A particularly significant finding concerns gender disparities in AI exposure. Women are more than twice as likely as men to work in occupations classified as having high generative AI exposure, reflecting their over-representation in clerical, administrative, and certain professional service roles. This gender dimension transforms the AI labour market challenge from a generic economic problem into a specific equity concern. Without deliberate intervention, AI-driven workplace transformation could widen existing gender wage gaps and reduce women's labour market participation in regions where female workforce participation has historically lagged. The implications for Malaysia are particularly acute given the country's substantial female service sector workforce.

The preparedness gap identified across ASEAN represents perhaps the most concerning finding for the region's medium-term prosperity. Singapore stands out as possessing a globally competitive AI ecosystem, combining advanced digital infrastructure, abundant technical talent, and a coordinated government strategy for AI implementation. This competitive advantage threatens to concentrate AI-related economic gains in Singapore whilst leaving less-prepared ASEAN members struggling to catch up. For Malaysia and other regional peers, the disparity underscores the urgency of developing comprehensive AI strategies encompassing digital infrastructure investment, talent cultivation, and entrepreneurial ecosystems before the gap becomes insurmountable.

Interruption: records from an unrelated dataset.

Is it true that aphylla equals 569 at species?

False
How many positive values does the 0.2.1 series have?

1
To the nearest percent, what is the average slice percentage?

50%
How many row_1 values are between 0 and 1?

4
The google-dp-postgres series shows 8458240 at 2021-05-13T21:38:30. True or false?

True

Young workers aged 15 to 24 face roughly equivalent AI exposure levels as their older counterparts, contrary to assumptions that digitally native generations would enjoy natural advantages. This counterintuitive finding suggests that age alone provides no protection in the AI transition, and that younger workers entering labour markets may find established career pathways fundamentally altered by the time they build seniority. The implications for educational systems and vocational training are profound, requiring substantial curriculum redesign to ensure relevance in an AI-integrated economy.

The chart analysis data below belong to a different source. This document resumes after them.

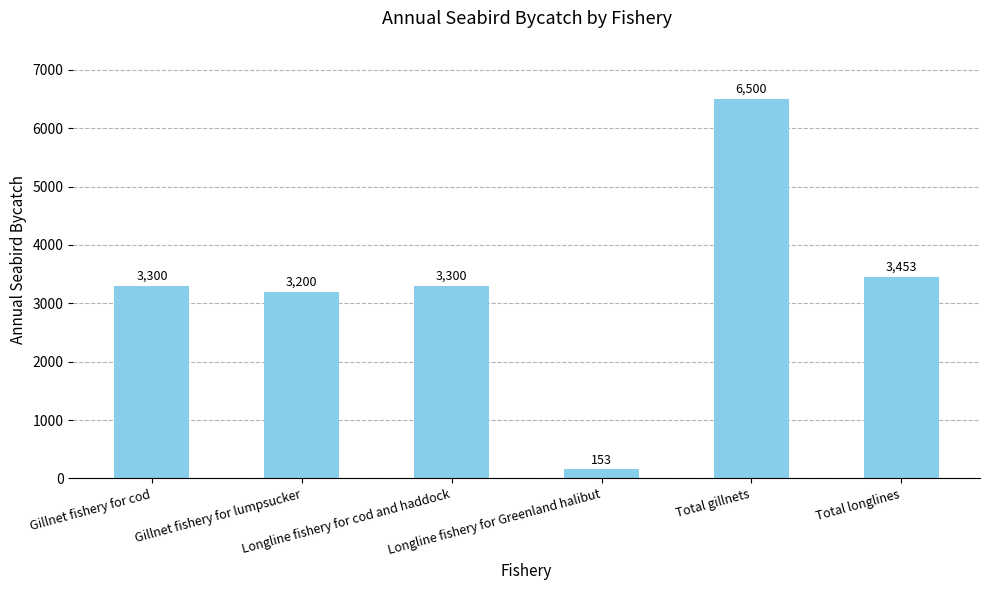

True or false: the data shows 3453 at Total longlines.

True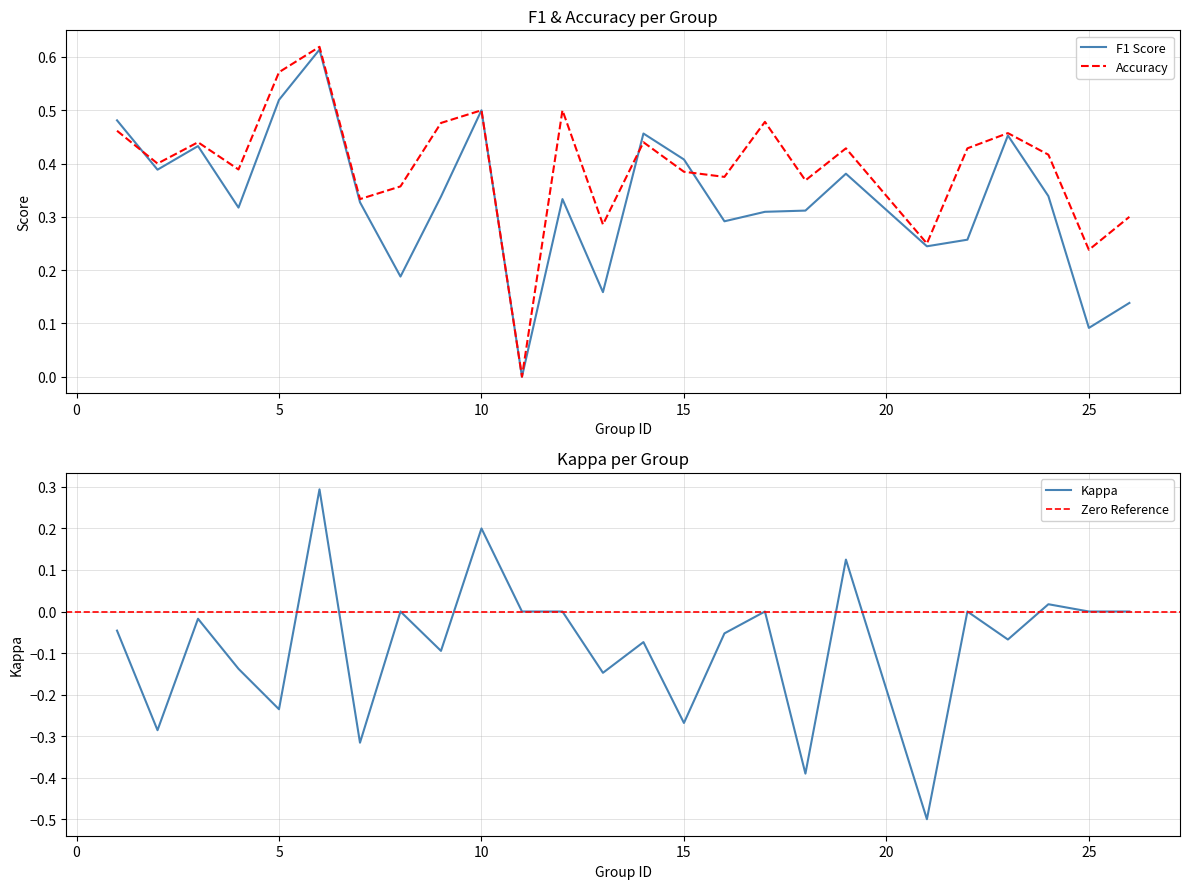

At which category is the sum across all series the highest?

6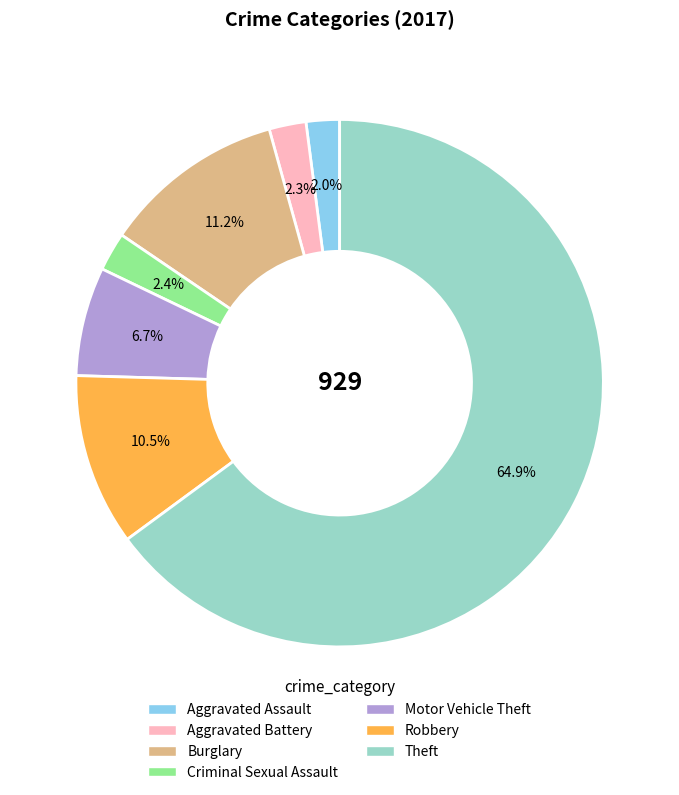

To the nearest percent, what is the combined percentage of Burglary and Criminal Sexual Assault?

14%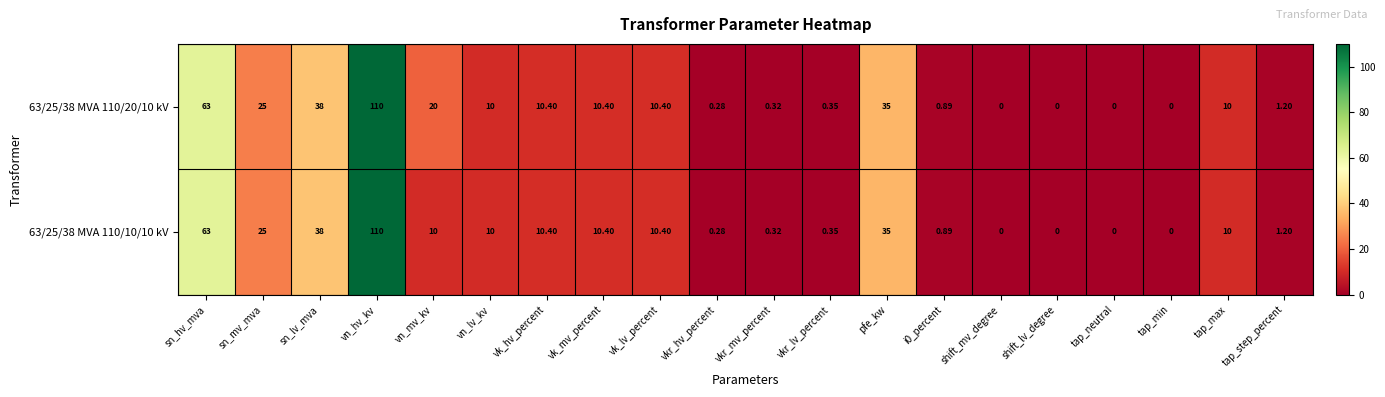

At which label does 63/25/38 MVA 110/10/10 kV reach its peak?

vn_hv_kv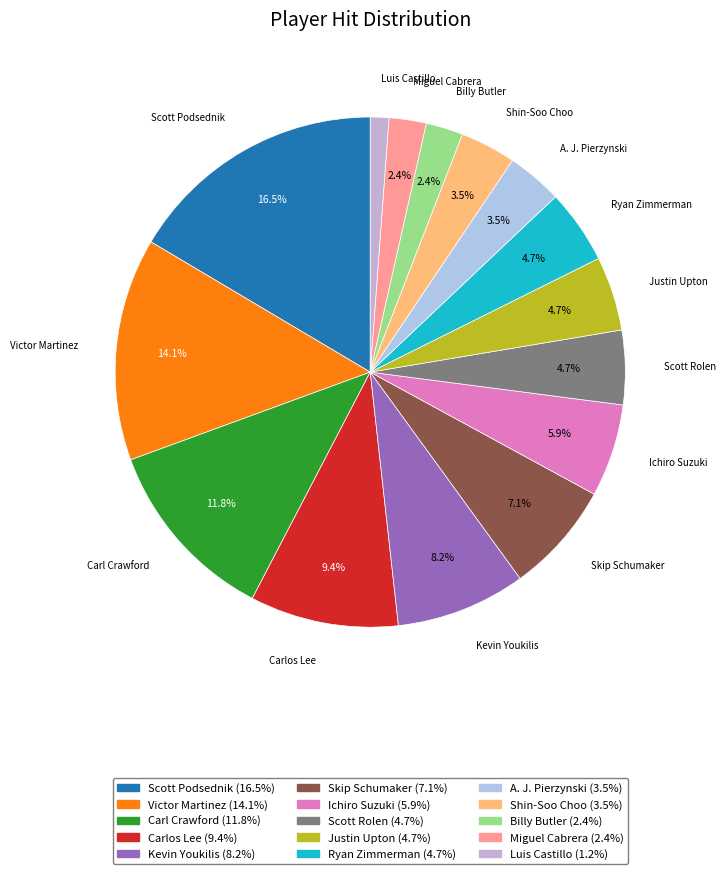

Does Ryan Zimmerman account for over 50% of the chart?

No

Addressing these challenges demands coordinated regional action according to the ILO's recommendations. The organisation identifies human-centred governance as essential, meaning that AI development should explicitly prioritise worker welfare and social outcomes alongside productivity gains. Inclusive skills development emerges as critical, requiring expansion of upskilling and reskilling programmes with particular attention to women and youth workers facing disproportionate disruption. Micro, small and medium enterprises require targeted support to navigate AI adoption barriers that large corporations can more easily surmount. Finally, knowledge exchange and coordinated human resource development across ASEAN member states could prevent a race to the bottom where countries sacrifice worker protections to attract AI investment.

For Malaysia specifically, these findings suggest several strategic imperatives. The country must develop comprehensive AI workforce transition strategies before disruption becomes acute, with particular emphasis on protecting female workers concentrated in vulnerable occupational categories. Educational institutions require urgent curriculum modernisation to ensure relevance in an AI-enabled economy. Government support programmes for MSME AI adoption would help distribute AI benefits across the economy rather than concentrating them in large multinational operations. Critically, Malaysia should actively participate in coordinated ASEAN human resource development initiatives to prevent competitive disadvantage against more proactive neighbours.

The fundamental optimism embedded in the ILO's assessment—that significant exposure need not mean immediate disruption—provides regional policymakers a precious gift: time. The window for proactive preparation remains open, but it will not remain so indefinitely. ASEAN nations that use this period to strengthen digital infrastructure, retrain workforces, and develop supportive policy environments will emerge stronger from AI integration. Those that delay will face increasingly difficult transitions as AI adoption accelerates and worker displacement becomes harder to manage. The 80 million affected workers deserve nothing less than deliberate, coordinated regional action to ensure that AI innovation benefits them rather than displacing them.